Perih. Abangku yang sedari tadi malam menemani, harus berhenti sampai di
ruangan ini. Aku digiring memasuki ruang operasi yang sebenarnya.
Aku diminta untuk duduk di tempat
operasi berlangsung. Ku lihar Dokter Lili sibuk dengan peralatan medisnya.
Monitor, lampu, perawat yang berlalu lalang dengan pakaian yang seragam, tidak
lupa masker dan sarung tangan plastiknya. Mirip seperti yang seringku lihat di
televisi.
“Agak sakit sedikit ya.. “kata Dokter
Lili seraya menyuntikkan sesuatu di pinggul belakangku. Aku rasa itu obat bius.

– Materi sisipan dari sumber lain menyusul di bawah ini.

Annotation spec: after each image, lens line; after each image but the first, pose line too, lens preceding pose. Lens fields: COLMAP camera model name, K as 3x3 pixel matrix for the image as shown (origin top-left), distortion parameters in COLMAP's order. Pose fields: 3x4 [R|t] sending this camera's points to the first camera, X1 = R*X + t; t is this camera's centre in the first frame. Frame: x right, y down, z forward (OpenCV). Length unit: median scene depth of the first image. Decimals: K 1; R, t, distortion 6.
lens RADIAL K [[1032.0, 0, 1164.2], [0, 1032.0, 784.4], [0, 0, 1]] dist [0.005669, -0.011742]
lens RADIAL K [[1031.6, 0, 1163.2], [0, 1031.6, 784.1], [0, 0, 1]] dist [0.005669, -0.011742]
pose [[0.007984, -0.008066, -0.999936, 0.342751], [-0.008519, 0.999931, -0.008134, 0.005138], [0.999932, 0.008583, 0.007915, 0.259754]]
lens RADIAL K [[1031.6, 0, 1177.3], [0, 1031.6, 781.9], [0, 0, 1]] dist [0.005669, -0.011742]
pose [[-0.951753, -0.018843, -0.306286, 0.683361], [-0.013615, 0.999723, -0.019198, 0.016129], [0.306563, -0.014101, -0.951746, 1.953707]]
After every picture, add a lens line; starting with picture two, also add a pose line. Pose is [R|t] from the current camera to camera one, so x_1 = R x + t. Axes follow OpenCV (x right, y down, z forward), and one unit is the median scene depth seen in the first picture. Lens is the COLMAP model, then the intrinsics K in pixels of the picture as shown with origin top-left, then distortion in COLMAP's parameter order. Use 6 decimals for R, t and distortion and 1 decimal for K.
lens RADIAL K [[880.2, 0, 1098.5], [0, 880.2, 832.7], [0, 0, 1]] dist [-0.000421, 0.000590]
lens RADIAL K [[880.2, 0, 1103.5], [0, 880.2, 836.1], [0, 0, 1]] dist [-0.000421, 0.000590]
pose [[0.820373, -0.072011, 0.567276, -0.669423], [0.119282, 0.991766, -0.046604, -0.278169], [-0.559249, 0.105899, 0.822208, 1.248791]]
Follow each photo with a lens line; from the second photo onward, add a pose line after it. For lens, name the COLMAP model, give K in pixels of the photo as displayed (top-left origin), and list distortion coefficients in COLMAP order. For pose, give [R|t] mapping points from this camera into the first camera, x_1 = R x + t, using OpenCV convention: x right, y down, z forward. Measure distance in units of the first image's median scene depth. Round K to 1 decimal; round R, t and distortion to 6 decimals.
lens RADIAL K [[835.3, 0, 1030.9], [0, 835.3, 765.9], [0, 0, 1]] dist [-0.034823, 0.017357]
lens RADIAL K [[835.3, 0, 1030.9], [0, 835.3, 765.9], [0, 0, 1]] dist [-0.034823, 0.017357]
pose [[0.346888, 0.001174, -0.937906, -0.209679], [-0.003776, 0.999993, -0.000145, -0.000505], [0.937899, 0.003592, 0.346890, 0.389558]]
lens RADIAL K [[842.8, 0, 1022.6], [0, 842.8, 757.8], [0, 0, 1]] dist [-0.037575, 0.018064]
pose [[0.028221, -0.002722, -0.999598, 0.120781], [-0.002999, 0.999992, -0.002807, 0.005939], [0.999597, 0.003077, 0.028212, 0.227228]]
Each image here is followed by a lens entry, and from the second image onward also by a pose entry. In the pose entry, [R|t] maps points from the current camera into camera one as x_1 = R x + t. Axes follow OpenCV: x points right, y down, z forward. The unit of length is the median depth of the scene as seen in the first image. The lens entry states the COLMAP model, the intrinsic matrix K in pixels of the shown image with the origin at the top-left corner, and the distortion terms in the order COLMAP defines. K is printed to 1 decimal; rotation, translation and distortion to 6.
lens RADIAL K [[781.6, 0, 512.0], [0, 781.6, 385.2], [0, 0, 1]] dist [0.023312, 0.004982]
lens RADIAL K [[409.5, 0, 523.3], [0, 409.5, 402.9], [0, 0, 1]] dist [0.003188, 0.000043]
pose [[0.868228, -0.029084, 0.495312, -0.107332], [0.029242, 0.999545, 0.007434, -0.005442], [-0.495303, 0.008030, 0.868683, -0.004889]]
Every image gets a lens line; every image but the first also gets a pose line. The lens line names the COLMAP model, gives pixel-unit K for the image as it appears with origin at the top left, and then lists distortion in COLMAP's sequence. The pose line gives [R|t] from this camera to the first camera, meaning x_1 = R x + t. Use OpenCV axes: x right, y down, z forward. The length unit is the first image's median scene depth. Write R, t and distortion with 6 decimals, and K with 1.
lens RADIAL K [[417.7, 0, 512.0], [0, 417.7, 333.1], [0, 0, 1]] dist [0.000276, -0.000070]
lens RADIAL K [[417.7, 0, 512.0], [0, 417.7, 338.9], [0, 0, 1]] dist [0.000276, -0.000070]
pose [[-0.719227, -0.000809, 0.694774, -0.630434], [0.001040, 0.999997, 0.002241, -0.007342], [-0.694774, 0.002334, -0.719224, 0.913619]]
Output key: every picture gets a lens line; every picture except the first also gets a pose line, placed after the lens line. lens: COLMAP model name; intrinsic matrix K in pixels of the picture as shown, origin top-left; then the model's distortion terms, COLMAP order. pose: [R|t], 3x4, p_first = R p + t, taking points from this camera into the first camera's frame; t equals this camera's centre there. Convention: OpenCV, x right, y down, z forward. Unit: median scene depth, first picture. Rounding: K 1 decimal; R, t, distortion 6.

Kemudian aku di suruh berbaring. cahaya lampu terasa menusuk mataku. Aku
rasakan ngilu yang teramat sangat mulai dari pinggul hingga kakiku. Aku
meringis. Kemudian tak ku rasakan lagi apa-apa.
***
Aku terbangun dari ketidaksadaranku.
Ku rasakan dingin yang teramat sangat dari ujung kaki hingga ujung jemari
tanganku. Beku. Dari gigiku terdengar bunyi akibat dingin yang hebat. Kurasakan
kering dan kehausan yang kesat ditenggorokanku. Ku lihat orang berlalu lalang,
tapi suaraku tak mampu keluar meminta mereka memberikanku seteguk air.
Tiba-tiba dadaku sesak terasa terhimpit benda keras dan panas. Nafasku
mengganjal ditenggorokanku. Ya Allah..
inikah sakratul maut? Lirihku membatin.
***
“Gimana kondisinya, ukh?” aku hafal
betul itu suara siapa. Saudariku, Novi.
“Alhamdulillah baik ukh..” jawabku
masih menahan nyeri di perutku.
Ruangan kamar ini penuh dengan
saudari-saudariku yang sudah menunggu sejak aku baru dipindahkan dari kamar
operasi tadi. Sekarang aku ada di kamar inap. Dalam hitungan 24 jam aku tak
boleh bangkit dari tempat tidur. Pinggangku sakit sekali rasanya. Tapi
untunglah ada saudari-saudariku yang setia menghibur. Bukan hanya menghiburku,
tapi juga menghibur ibuku yang tampak sekali kecemasan di gambar wajahnya. Tak
henti-henti beliau mengusap-usap kepalaku. Sesekali aku merintih menahan perih.
Ujung mataku masih terasa basah dan hangat.
Kini aku sadar, kebahagiaan dan
kesedihan itu hanya berbatas setipis kain, begitupun sebaliknya. Di satu waktu
aku baru saja tertawa renyah, kemudian aku bisa tak henti menangis. Nikmatnya
sehat tak pernah aku syukuri, sebelum sakit ini ku rasakan mengiris kulit.
Entah sudah berapa banyak dosaku karena lalai bersyukur.